Compliance is one thing, but what about increasing revenue?
A business with good ESG credentials can generate more sales. Any business bidding for public sector contracts must have a Carbon Reduction Plan (PPN 06/21) and be able to evidence how it contributes to the UK target of achieving Net Zero by 2050.
The new UK Procurement Act comes into force on 25 February 2025. It will make it easier for SME businesses to bid for public sector contracts. The act requires contracting authorities to consider social value in tenders and take steps to minimise environmental impacts. Businesses who cannot effectively demonstrate their ESG credentials are at risk of losing bids or not having contracts renewed.

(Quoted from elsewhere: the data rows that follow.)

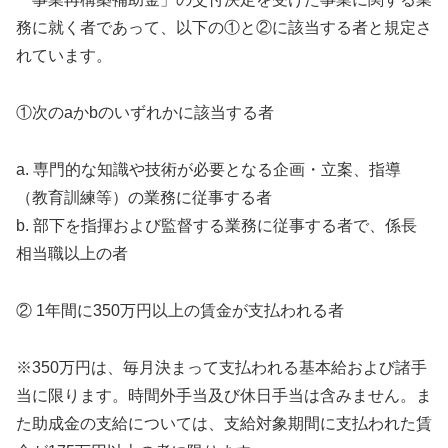
務に就く者であって、以下の①と②に該当する者と規定さ
れています。
①次のaかbのいずれかに該当する者
a. 専門的な知識や技術が必要となる企画・立案、指導
（教育訓練等）の業務に従事する者
b. 部下を指揮および監督する業務に従事する者で、係長
相当職以上の者
② 1年間に350万円以上の賃金が支払われる者
※350万円は、毎月決まって支払われる基本給および諸手
当に限ります。時間外手当及び休日手当は含みません。ま
た助成金の支給については、支給対象期間に支払われた賃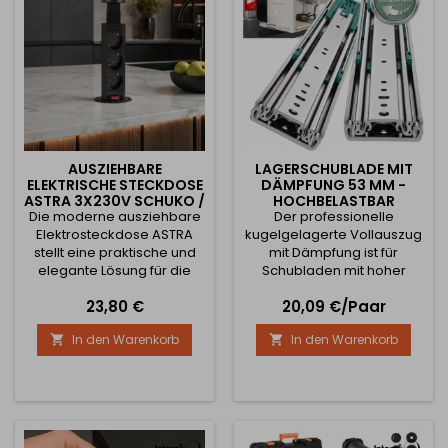
alles, was Sie für die...
verleiht der Steckdose ein
modernes...
AUSZIEHBARE
LAGERSCHUBLADE MIT
ELEKTRISCHE STECKDOSE
DÄMPFUNG 53 MM -
ASTRA 3X230V SCHUKO /
HOCHBELASTBAR
Die moderne ausziehbare
SCHWARZ
Der professionelle
Elektrosteckdose ASTRA
kugelgelagerte Vollauszug
stellt eine praktische und
mit Dämpfung ist für
elegante Lösung für die
Schubladen mit hoher
Stromversorgung von
Belastung oder großer
Preis
Preis
23,80 €
20,09 €/Paar
Küchenarbeitsplatten,
Länge konzipiert. Er ist die
Schreibtischen oder
ideale Lösung für
In den Warenkorb
In den Warenkorb


Büroräumen dar. Nach
Werkstätten, Lager,
dem Drücken bleibt sie
Technikräume,
dezent in der Arbeitsplatte
Industrieschränke sowie
verborgen und kann bei
Spezialprojekte, bei denen
Bedarf einfach
maximale Festigkeit,
herausgezogen werden.
Zuverlässigkeit und leises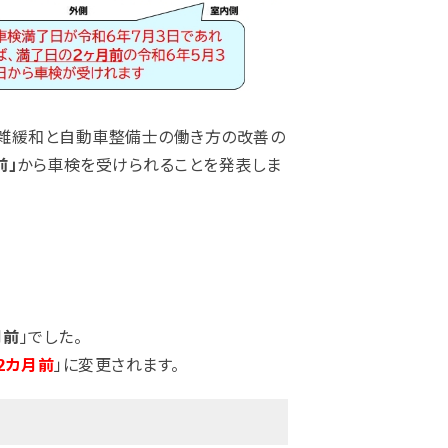
混雑緩和と自動車整備士の働き方の改善の
前」
から車検を受けられることを発表しま
月前
」でした。
2カ月前
」に変更されます。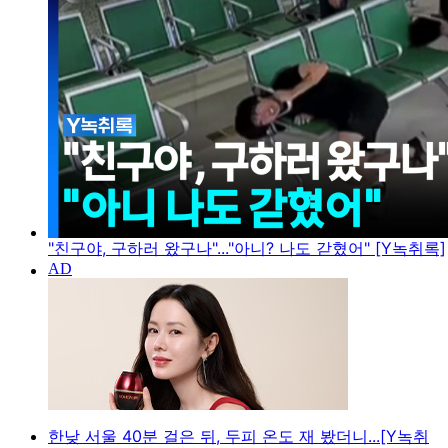
"친구야, 구하러 왔구나"..."아니? 나도 갇혔어" [Y녹취록]
한낮 서울 40분 걸은 뒤, 두피 온도 재 봤더니...[Y녹취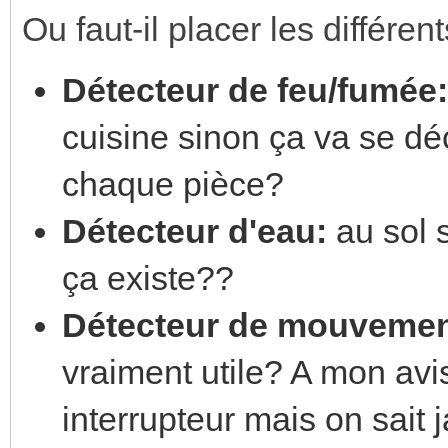
Ou faut-il placer les différen
Détecteur de feu/fumée:
cuisine sinon ça va se dé
chaque pièce?
Détecteur d'eau:
au sol 
ça existe??
Détecteur de mouvemen
vraiment utile? A mon av
interrupteur mais on sait j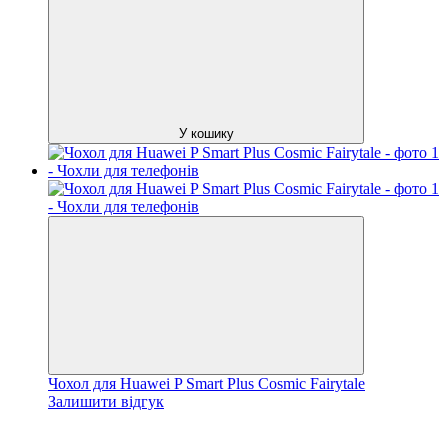
У кошику
Чохол для Huawei P Smart Plus Cosmic Fairytale
Залишити відгук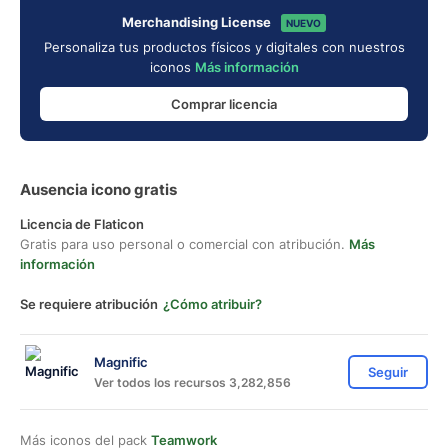
Merchandising License
NUEVO
Personaliza tus productos físicos y digitales con nuestros
iconos
Más información
Comprar licencia
Ausencia icono gratis
Licencia de Flaticon
Gratis para uso personal o comercial con atribución.
Más
información
Se requiere atribución
¿Cómo atribuir?
Magnific
Seguir
Ver todos los recursos 3,282,856
Más iconos del pack
Teamwork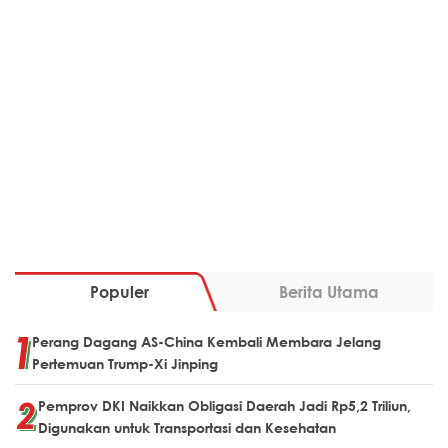
Populer
Berita Utama
Perang Dagang AS-China Kembali Membara Jelang
Pertemuan Trump-Xi Jinping
Pemprov DKI Naikkan Obligasi Daerah Jadi Rp5,2 Triliun,
Digunakan untuk Transportasi dan Kesehatan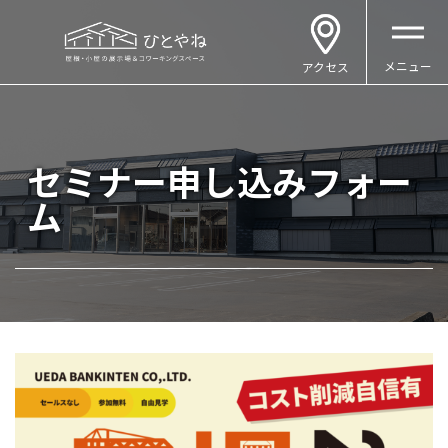
メニュー
アクセス
セミナー申し込みフォー
ム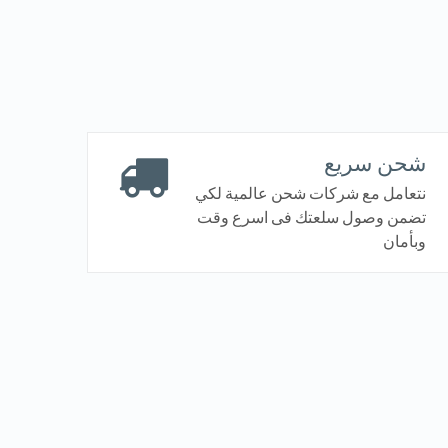
شحن سريع
نتعامل مع شركات شحن عالمية لكي
تضمن وصول سلعتك فى اسرع وقت
وبأمان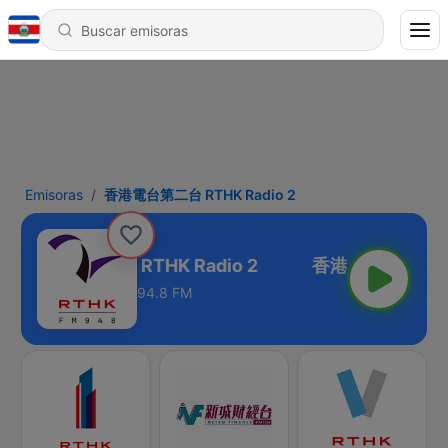
Emisoras
香港電台第二台 RTHK Radio 2
香港電台第二台 RTHK Radio 2
94.8 FM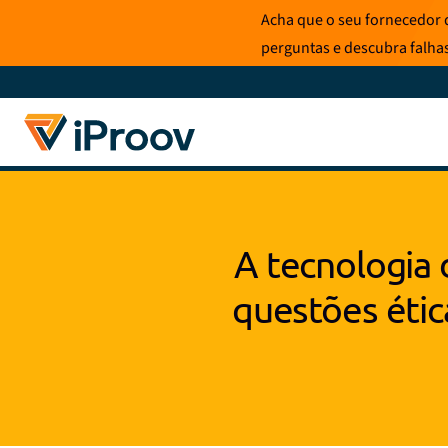
Saltar
Acha que o seu fornecedor d
para
perguntas e descubra falha
o
conteúdo
A tecnologia 
questões étic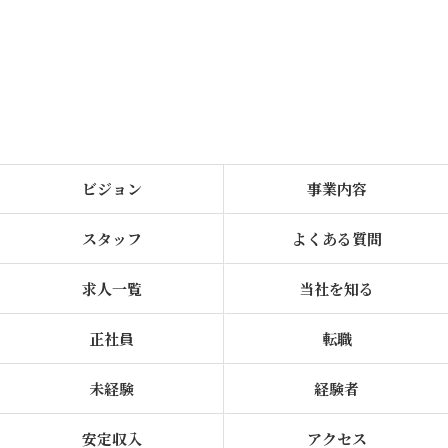
ビジョン
事業内容
スタッフ
よくある質問
求人一覧
当社を知る
正社員
転職
未経験
経験者
安定収入
アクセス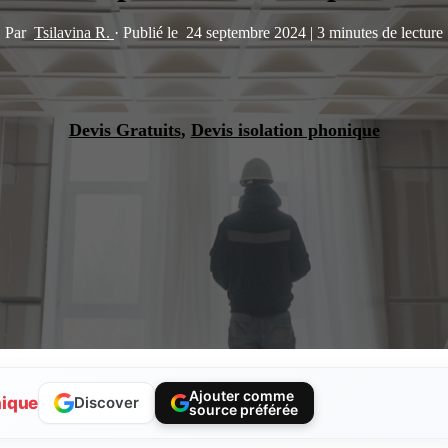
Par
Tsilavina R.
·
Publié le
24 septembre 2024
|
3 minutes de lecture
Devis Gratuits
,
Devis isolation phonique
Ajouter comme
nique
Discover
source préférée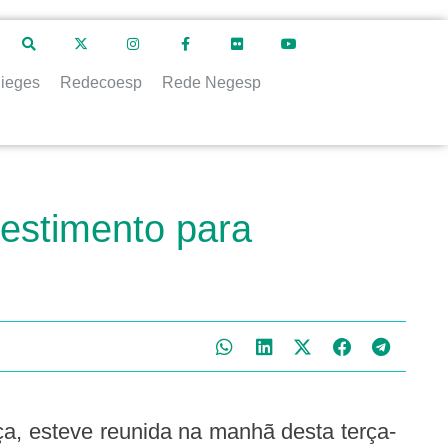
ieges
Redecoesp
Rede Negesp
vestimento para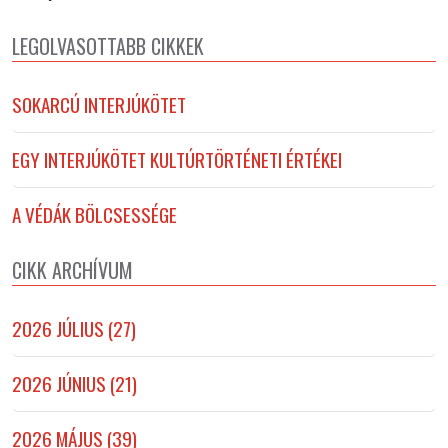
LEGOLVASOTTABB CIKKEK
SOKARCÚ INTERJÚKÖTET
EGY INTERJÚKÖTET KULTÚRTÖRTÉNETI ÉRTÉKEI
A VÉDÁK BÖLCSESSÉGE
CIKK ARCHÍVUM
2026 JÚLIUS (27)
2026 JÚNIUS (21)
2026 MÁJUS (39)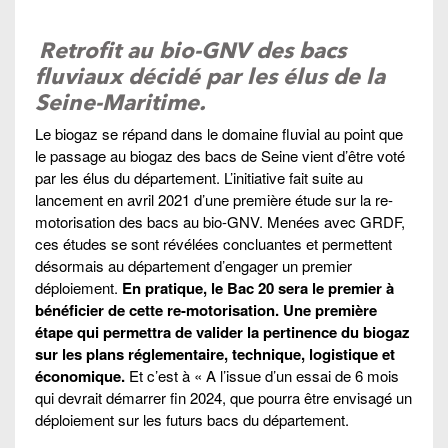
Retrofit au bio-GNV des bacs
fluviaux décidé par les élus de la
Seine-Maritime.
Le biogaz se répand dans le domaine fluvial au point que
le passage au biogaz des bacs de Seine vient d’être voté
par les élus du département. L’initiative fait suite au
lancement en avril 2021 d’une première étude sur la re-
motorisation des bacs au bio-GNV. Menées avec GRDF,
ces études se sont révélées concluantes et permettent
désormais au département d’engager un premier
déploiement.
En pratique, le Bac 20 sera le premier à
bénéficier de cette re-motorisation. Une première
étape qui permettra de valider la pertinence du biogaz
sur les plans réglementaire, technique, logistique et
économique.
Et c’est à « A l’issue d’un essai de 6 mois
qui devrait démarrer fin 2024, que pourra être envisagé un
déploiement sur les futurs bacs du département.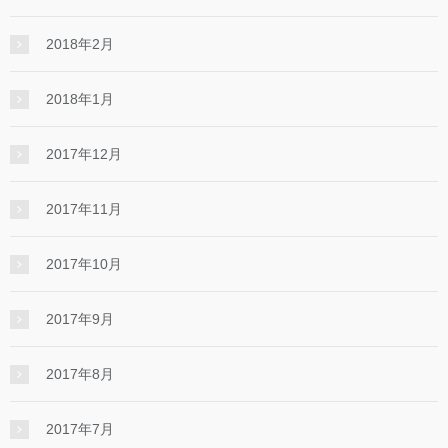
2018年2月
2018年1月
2017年12月
2017年11月
2017年10月
2017年9月
2017年8月
2017年7月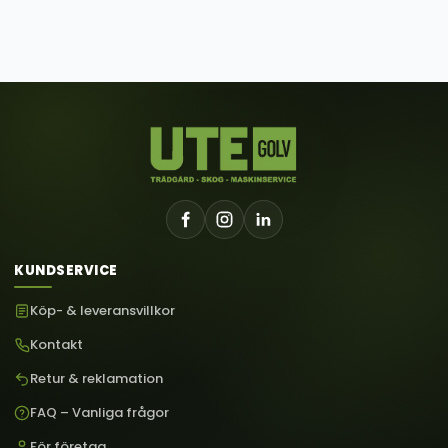
KUNDSERVICE
Köp- & leveransvillkor
Kontakt
Retur & reklamation
FAQ – Vanliga frågor
För företag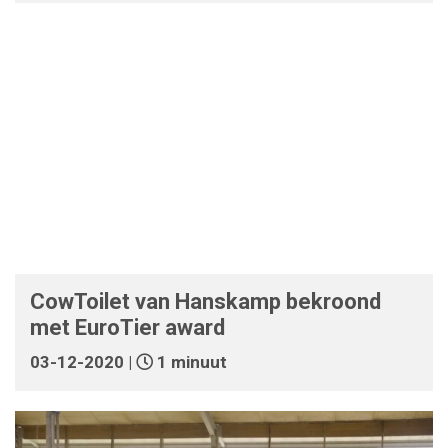
CowToilet van Hanskamp bekroond
met EuroTier award
03-12-2020 |
1 minuut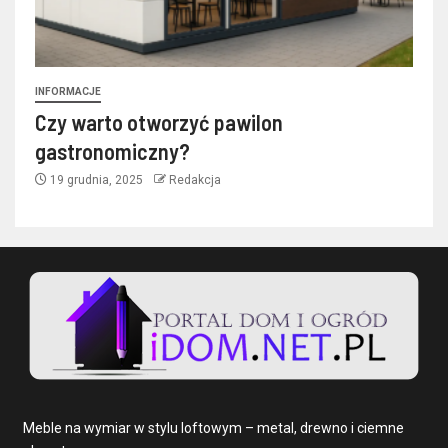
INFORMACJE
Czy warto otworzyć pawilon
gastronomiczny?
19 grudnia, 2025
Redakcja
Meble na wymiar w stylu loftowym – metal, drewno i ciemne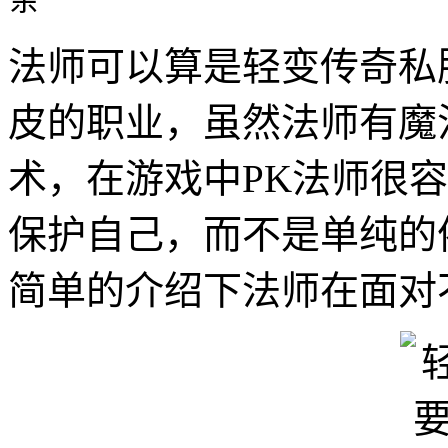
法师可以算是轻变传奇私
皮的职业，虽然法师有魔
术，在游戏中PK法师很
保护自己，而不是单纯的
简单的介绍下法师在面对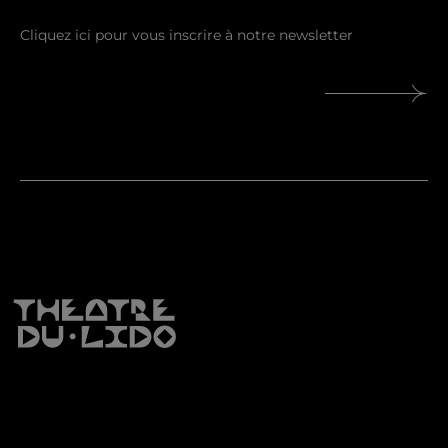
Je comprends et j’accepte la
politique de
protection des données personnelles
Verification Anti-Robot
Cliquez ici pour vérifier
Friendly
Captcha ⇗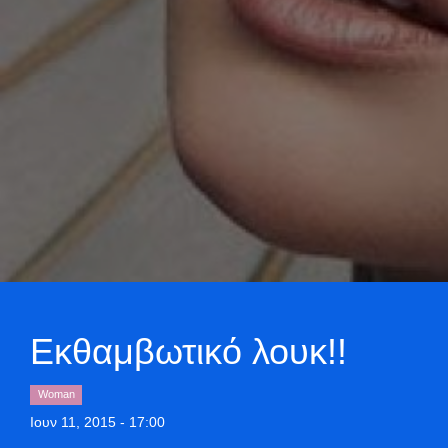
Εκθαμβωτικό λουκ!!
Woman
Ιουν 11, 2015 - 17:00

Likewise, customers are increasingly driven to make more ethical purchases. For direct-to-consumer brands there is plenty of evidence to show how customers are driven to make ethical choices, the rise in the B-Corp movement can be partly explained by this trend.
What about employees?
Employees want to work for a business that takes its responsibility to People and Planet seriously. They want to feel part of a Business for Good. “Purpose” is increasingly mentioned in recruitment advertising to attract talent to an organisation and keep it there. A recent report by Benevity claims 53% of employees are interested to work for a company with “impactful” CSR initiatives. Given the challenges of recruiting and retaining a talented workforce, doesn’t it make sense to appeal to future employees in this way?
In summary, perhaps the most important reason to embed ESG in the organisation is – quite simply – that it’s the right thing to do. However, the business case – higher returns, access to funding, customer appeal, employee retention, and brand reputation – is becoming even more compelling.